Data for processing START
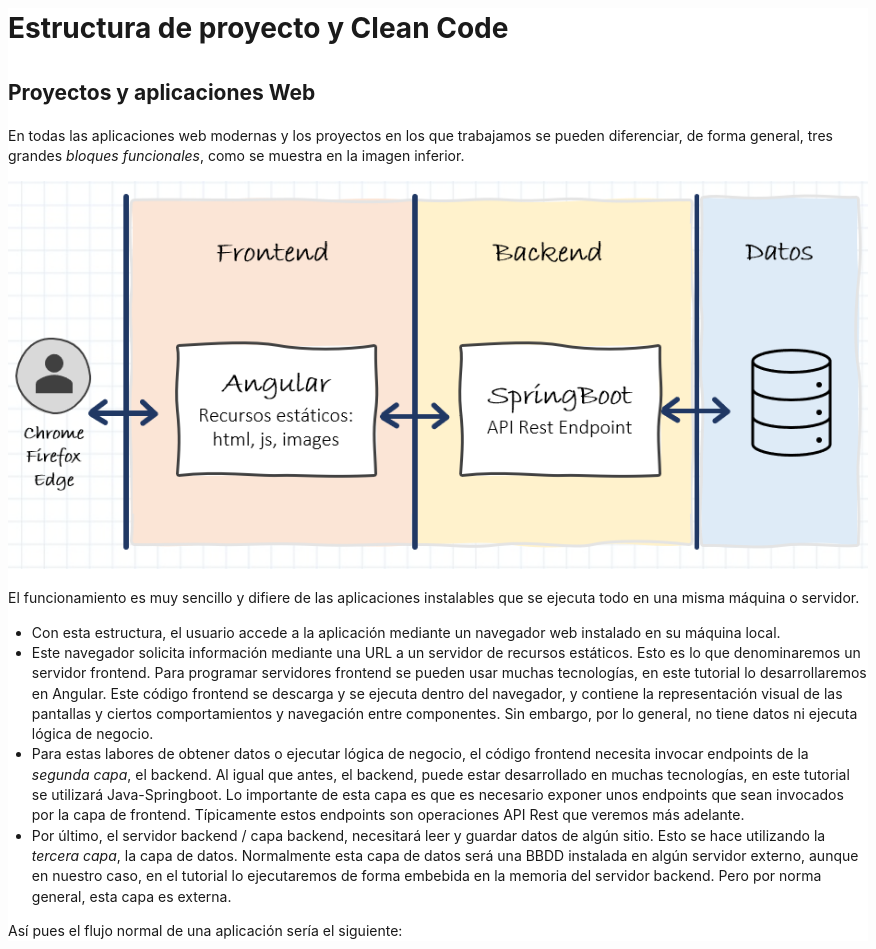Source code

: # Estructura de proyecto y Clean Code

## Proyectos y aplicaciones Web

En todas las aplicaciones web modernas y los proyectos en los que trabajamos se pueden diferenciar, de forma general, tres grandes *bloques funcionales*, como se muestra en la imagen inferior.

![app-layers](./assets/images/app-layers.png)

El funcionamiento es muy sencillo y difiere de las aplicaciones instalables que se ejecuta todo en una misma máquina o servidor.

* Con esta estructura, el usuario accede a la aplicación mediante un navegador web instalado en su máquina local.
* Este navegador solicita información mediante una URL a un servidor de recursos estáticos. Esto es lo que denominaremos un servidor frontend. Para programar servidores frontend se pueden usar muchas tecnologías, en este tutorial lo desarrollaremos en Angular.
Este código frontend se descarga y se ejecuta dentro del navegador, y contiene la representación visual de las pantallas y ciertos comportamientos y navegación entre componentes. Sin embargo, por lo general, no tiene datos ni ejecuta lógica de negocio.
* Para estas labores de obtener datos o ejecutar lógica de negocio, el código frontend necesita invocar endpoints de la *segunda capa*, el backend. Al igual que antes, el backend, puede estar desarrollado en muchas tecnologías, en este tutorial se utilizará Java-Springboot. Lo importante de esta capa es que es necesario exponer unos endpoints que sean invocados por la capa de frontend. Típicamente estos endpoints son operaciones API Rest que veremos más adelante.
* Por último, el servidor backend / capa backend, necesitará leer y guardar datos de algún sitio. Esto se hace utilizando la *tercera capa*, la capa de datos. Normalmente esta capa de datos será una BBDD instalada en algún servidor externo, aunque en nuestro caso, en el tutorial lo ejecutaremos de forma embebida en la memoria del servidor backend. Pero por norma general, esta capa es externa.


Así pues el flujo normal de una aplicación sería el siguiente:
Data for processing END
_What is needed_: Copy the source text of the material above line for line, and leave the pictures out of your answer.

_Solution to this task_:
Source code

: # Estructura de proyecto y Clean Code

## Proyectos y aplicaciones Web

En todas las aplicaciones web modernas y los proyectos en los que trabajamos se pueden diferenciar, de forma general, tres grandes *bloques funcionales*, como se muestra en la imagen inferior.

![app-layers](./assets/images/app-layers.png)

El funcionamiento es muy sencillo y difiere de las aplicaciones instalables que se ejecuta todo en una misma máquina o servidor.

* Con esta estructura, el usuario accede a la aplicación mediante un navegador web instalado en su máquina local.
* Este navegador solicita información mediante una URL a un servidor de recursos estáticos. Esto es lo que denominaremos un servidor frontend. Para programar servidores frontend se pueden usar muchas tecnologías, en este tutorial lo desarrollaremos en Angular.
Este código frontend se descarga y se ejecuta dentro del navegador, y contiene la representación visual de las pantallas y ciertos comportamientos y navegación entre componentes. Sin embargo, por lo general, no tiene datos ni ejecuta lógica de negocio.
* Para estas labores de obtener datos o ejecutar lógica de negocio, el código frontend necesita invocar endpoints de la *segunda capa*, el backend. Al igual que antes, el backend, puede estar desarrollado en muchas tecnologías, en este tutorial se utilizará Java-Springboot. Lo importante de esta capa es que es necesario exponer unos endpoints que sean invocados por la capa de frontend. Típicamente estos endpoints son operaciones API Rest que veremos más adelante.
* Por último, el servidor backend / capa backend, necesitará leer y guardar datos de algún sitio. Esto se hace utilizando la *tercera capa*, la capa de datos. Normalmente esta capa de datos será una BBDD instalada en algún servidor externo, aunque en nuestro caso, en el tutorial lo ejecutaremos de forma embebida en la memoria del servidor backend. Pero por norma general, esta capa es externa.


Así pues el flujo normal de una aplicación sería el siguiente:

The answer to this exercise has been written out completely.